In Africa, music is a medium for transmitting knowledge and values and for celebrating important communal and personal events. It’s the harmonious aesthetic of African drum and dance — the notion that everyone’s part is needed to complete the message — that drew Dosso to it.

A dancer by trade, the 33-year-old Dosso, whose parents live in Lawrence, led a children’s drum and dance company in Orlando, Fla., before moving to Denton, Texas, where she’s working toward her master of fine arts degree in dance at Texas Woman’s University. She got turned onto West African dance while studying modern dance in Rochester, N.Y. She studied under teachers from Senegal.

“I came to it as a dancer,” she said, “but it wasn’t until I started drumming that I began to understand the essence (of West African music). I think it’s really the energy, the spirit of the drums and rhythms, that people connect with on a real kinesthetic level, whether they’re drumming, dancing or singing.”

By the end of the weeklong class, some of the children were beginning to feel that connection.

“I just signed up for it because it looked pretty cool,” Frantz said of the workshop. “I’ve actually learned a little about the African drums for school. Now I’m getting into the beat of it.”
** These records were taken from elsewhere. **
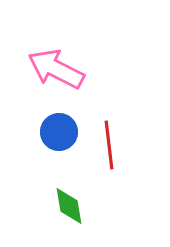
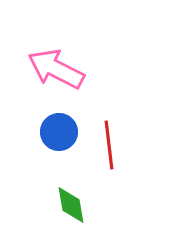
green diamond: moved 2 px right, 1 px up
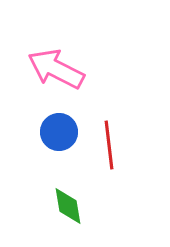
green diamond: moved 3 px left, 1 px down
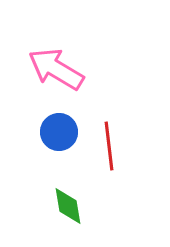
pink arrow: rotated 4 degrees clockwise
red line: moved 1 px down
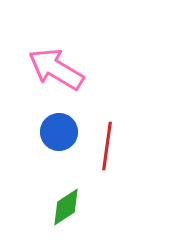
red line: moved 2 px left; rotated 15 degrees clockwise
green diamond: moved 2 px left, 1 px down; rotated 66 degrees clockwise
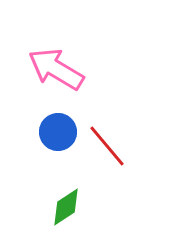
blue circle: moved 1 px left
red line: rotated 48 degrees counterclockwise
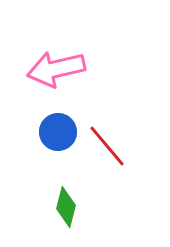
pink arrow: rotated 44 degrees counterclockwise
green diamond: rotated 42 degrees counterclockwise
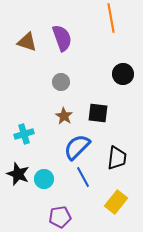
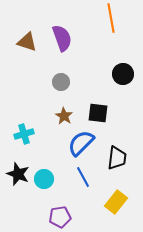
blue semicircle: moved 4 px right, 4 px up
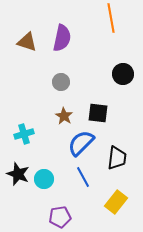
purple semicircle: rotated 32 degrees clockwise
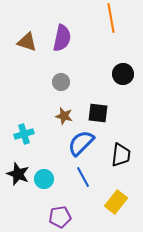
brown star: rotated 18 degrees counterclockwise
black trapezoid: moved 4 px right, 3 px up
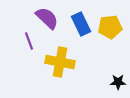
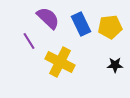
purple semicircle: moved 1 px right
purple line: rotated 12 degrees counterclockwise
yellow cross: rotated 16 degrees clockwise
black star: moved 3 px left, 17 px up
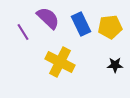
purple line: moved 6 px left, 9 px up
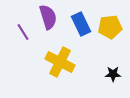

Julie Dosso leads youth in a dance during a weeklong West African drum and dance workshop at the Lawrence Arts Center. Students practiced Tuesday for the informal performance they gave their parents Friday.

Ashley Booher's hands and feet hang over a shekere, an African percussion instrument made by stringing a net of beads over a gourd, at the Lawrence Arts Center. Booher attended Julie Dosso's West African drum and dance workshop last week at the center.